| AVS 55th International Symposium & Exhibition | |
| Surface Science | Wednesday Sessions |
| Session SS1-WeA |
| Session: | Structure of Oxide Surfaces and Oxide Heterostructures |
| Presenter: | C.A.F. Vaz, Yale University |
| Authors: | C.A.F. Vaz, Yale University H.-Q. Wang, Yale University C.H. Ahn, Yale University V.E. Henrich, Yale University M.Z. Baykara, Yale University T.C. Schwendemann, Yale University N. Pilet, Yale University B.J. Albers, Yale University U.D. Schwarz, Yale University L.H. Zhang, Brookhaven National Laboratory Y. Zhu, Brookhaven National Laboratory J. Wang, Yale University E.I. Altman, Yale University |
| Correspondent: | Click to Email |
The oxides of the 3d transition metals form an important class of materials with properties that depend sensitively on the cationic oxidation state and the electronic environment. As a consequence, these compounds display a multiplicity of magnetic, electronic and catalytic behavior, which makes them interesting from both fundamental and practical perspectives. In this work, we study the interface and electronic structure of thin (~20-74 nm) Co3O4(110) epitaxial films grown by oxygen-assisted molecular beam epitaxy on MgAl2O4(110) single crystal substrates. Using several real and reciprocal space techniques, we show that the surface and bulk properties of [110]-oriented Co3O4 thin films depend sensitively on growth conditions and post-growth annealing. The as-grown film surfaces are found to be relatively disordered and exhibit an oblique low energy electron diffraction (LEED) pattern associated with the O-rich CoO2 bulk termination of the (110) surface.
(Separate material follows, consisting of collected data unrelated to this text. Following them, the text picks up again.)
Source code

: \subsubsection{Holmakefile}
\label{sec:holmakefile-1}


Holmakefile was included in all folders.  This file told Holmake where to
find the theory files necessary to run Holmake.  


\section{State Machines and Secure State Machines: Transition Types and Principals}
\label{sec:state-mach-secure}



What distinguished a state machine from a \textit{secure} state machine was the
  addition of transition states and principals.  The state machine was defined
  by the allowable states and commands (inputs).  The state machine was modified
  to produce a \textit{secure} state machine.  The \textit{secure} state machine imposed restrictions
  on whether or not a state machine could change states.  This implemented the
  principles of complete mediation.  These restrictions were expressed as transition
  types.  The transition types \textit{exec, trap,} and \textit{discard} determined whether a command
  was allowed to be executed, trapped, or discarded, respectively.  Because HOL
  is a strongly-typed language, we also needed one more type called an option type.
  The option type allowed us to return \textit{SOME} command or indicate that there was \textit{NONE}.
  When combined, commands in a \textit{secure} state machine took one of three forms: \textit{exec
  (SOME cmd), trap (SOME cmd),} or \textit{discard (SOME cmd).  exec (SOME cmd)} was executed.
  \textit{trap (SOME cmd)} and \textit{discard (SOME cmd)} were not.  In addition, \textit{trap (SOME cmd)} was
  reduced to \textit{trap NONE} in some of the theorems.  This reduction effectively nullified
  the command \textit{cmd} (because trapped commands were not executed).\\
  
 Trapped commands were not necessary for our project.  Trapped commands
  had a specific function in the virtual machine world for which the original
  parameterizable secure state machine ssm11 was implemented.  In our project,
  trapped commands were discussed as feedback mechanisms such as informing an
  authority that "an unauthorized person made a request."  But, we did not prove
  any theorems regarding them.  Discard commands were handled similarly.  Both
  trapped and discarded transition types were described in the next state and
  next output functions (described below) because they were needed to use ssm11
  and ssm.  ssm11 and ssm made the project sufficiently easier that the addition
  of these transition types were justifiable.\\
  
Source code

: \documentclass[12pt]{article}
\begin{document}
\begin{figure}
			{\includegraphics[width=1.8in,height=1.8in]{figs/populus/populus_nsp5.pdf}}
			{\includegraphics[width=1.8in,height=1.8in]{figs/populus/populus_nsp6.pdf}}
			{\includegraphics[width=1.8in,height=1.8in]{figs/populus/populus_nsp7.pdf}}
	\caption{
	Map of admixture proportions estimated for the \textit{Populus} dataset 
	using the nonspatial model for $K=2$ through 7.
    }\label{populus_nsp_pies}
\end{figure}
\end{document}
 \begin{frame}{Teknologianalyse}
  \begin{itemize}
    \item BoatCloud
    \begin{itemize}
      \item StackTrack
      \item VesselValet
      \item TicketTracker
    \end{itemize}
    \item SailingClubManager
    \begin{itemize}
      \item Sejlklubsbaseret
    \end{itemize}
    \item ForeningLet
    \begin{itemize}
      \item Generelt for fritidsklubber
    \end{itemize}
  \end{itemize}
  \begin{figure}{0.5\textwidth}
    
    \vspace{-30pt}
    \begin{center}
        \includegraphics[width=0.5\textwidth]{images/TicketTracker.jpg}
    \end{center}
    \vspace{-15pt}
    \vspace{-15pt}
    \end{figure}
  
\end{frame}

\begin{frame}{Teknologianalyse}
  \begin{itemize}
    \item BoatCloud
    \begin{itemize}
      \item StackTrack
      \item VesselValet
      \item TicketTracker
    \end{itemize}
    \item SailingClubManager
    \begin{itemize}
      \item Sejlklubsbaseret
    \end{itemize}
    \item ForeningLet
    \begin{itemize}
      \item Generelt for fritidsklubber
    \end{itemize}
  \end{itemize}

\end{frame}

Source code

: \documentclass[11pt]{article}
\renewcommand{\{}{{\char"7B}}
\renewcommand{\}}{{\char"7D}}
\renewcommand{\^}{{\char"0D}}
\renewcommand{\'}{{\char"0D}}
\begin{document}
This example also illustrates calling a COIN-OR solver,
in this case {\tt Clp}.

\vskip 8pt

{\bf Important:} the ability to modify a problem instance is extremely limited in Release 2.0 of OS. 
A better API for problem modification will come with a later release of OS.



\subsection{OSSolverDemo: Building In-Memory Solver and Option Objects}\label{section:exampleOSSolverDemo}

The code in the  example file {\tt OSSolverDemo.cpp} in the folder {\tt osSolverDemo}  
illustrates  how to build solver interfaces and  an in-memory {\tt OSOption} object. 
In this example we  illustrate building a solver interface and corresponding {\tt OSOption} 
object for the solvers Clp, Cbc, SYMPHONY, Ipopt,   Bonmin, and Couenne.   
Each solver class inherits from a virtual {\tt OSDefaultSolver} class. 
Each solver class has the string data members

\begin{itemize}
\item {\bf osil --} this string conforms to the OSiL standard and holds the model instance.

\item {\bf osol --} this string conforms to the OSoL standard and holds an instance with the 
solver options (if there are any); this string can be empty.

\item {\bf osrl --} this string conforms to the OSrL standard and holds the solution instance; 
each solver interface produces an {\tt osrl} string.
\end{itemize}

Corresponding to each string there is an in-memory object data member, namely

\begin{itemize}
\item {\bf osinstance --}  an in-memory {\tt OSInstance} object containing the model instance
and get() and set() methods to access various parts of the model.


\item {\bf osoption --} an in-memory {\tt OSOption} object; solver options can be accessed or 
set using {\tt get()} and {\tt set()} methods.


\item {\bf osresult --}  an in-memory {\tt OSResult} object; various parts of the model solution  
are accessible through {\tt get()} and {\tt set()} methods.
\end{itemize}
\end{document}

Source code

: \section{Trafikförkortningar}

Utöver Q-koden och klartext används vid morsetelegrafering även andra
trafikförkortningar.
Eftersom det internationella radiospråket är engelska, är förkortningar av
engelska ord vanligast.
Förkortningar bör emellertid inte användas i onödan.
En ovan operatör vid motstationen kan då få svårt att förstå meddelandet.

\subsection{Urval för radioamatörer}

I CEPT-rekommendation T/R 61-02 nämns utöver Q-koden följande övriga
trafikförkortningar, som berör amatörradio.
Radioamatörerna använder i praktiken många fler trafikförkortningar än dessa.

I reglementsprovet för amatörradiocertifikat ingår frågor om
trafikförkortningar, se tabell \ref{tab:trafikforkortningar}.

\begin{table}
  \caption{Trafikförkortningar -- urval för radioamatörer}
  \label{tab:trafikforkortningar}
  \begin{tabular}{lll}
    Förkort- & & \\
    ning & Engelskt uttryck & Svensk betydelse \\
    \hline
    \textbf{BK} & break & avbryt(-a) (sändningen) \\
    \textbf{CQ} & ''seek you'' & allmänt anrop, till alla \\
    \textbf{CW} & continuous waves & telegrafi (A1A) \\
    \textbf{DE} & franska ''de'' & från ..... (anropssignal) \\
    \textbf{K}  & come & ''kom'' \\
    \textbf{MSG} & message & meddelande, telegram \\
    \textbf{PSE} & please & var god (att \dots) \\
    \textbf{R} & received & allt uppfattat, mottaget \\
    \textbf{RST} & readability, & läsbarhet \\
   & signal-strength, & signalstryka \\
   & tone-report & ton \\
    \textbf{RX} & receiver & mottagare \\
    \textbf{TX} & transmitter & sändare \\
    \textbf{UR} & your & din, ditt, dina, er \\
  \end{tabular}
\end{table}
Post-annealing is found to improve considerably the film characteristics; in particular, the film surface displays sharp rectangular LEED patterns, suggesting a surface stoichiometry of the alternative Co4O4 bulk termination of the (110) surface. Non-contact atomic force microscopy demonstrates the presence of wide terraces separated by atomic steps in the annealed films that are not present in the as-grown structures; the step height of ~2.7 Å corresponds to two atomic layers and confirms a single termination for the annealed films, consistent with the LEED results. Finally, magnetic susceptibility measurements show that antiferromagnetic order is present at low temperatures, with an ordering temperature close to 47 K for the as-grown films and of about 30 K for the annealed films. Such well characterized and high quality surfaces could be employed as templates for the growth of other materials or as a model system for the study of exchange bias.